▸ DIRECTION
Can you echo everything from the line containing "pose: elev=317.8 azim=216.8" down to the end of the items, leaving the pictures out of your answer?

▸ ENTRIES SHOWN

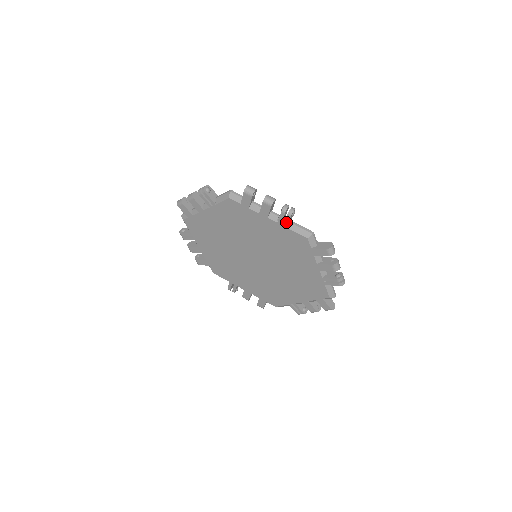
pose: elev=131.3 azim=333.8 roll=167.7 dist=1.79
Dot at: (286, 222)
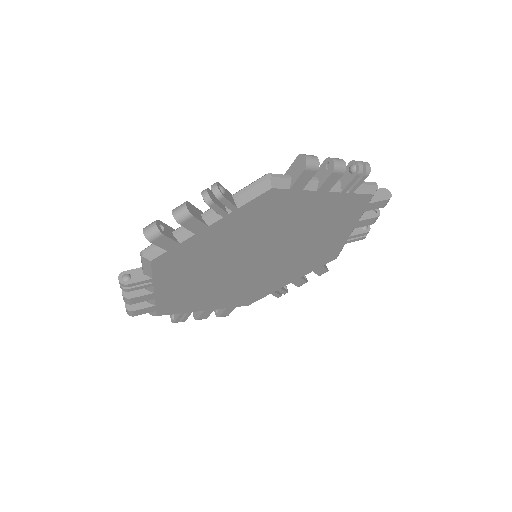
Dot at: (229, 206)
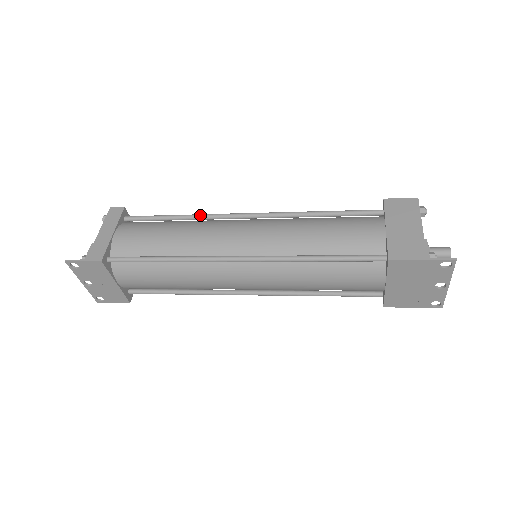
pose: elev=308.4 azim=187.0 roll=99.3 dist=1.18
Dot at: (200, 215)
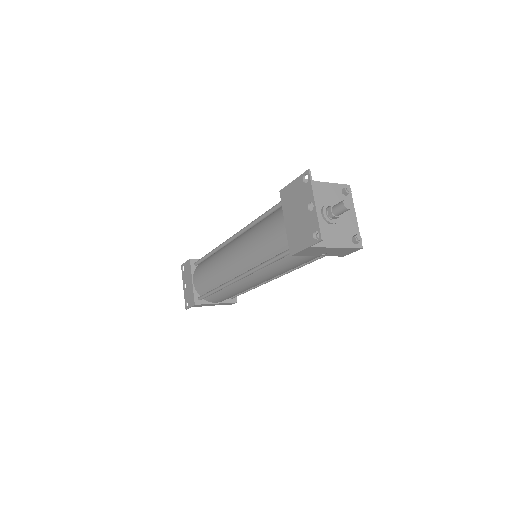
Dot at: occluded
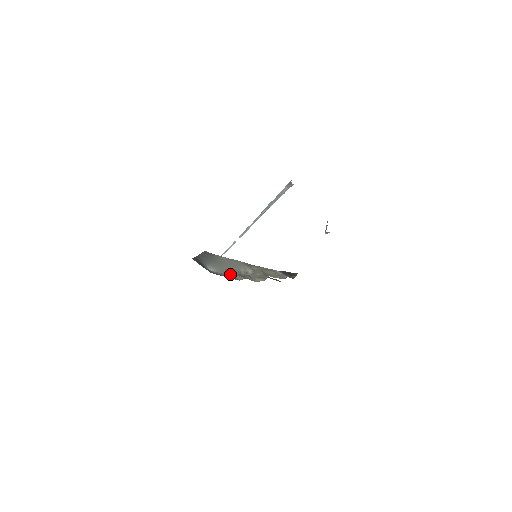
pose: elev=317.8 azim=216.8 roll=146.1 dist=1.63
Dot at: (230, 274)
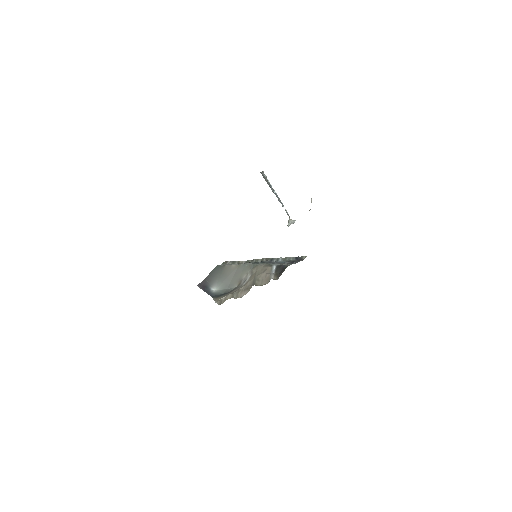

▸ ANSWER IN FULL
pose: elev=317.8 azim=216.8 roll=146.1 dist=1.63
Dot at: (230, 274)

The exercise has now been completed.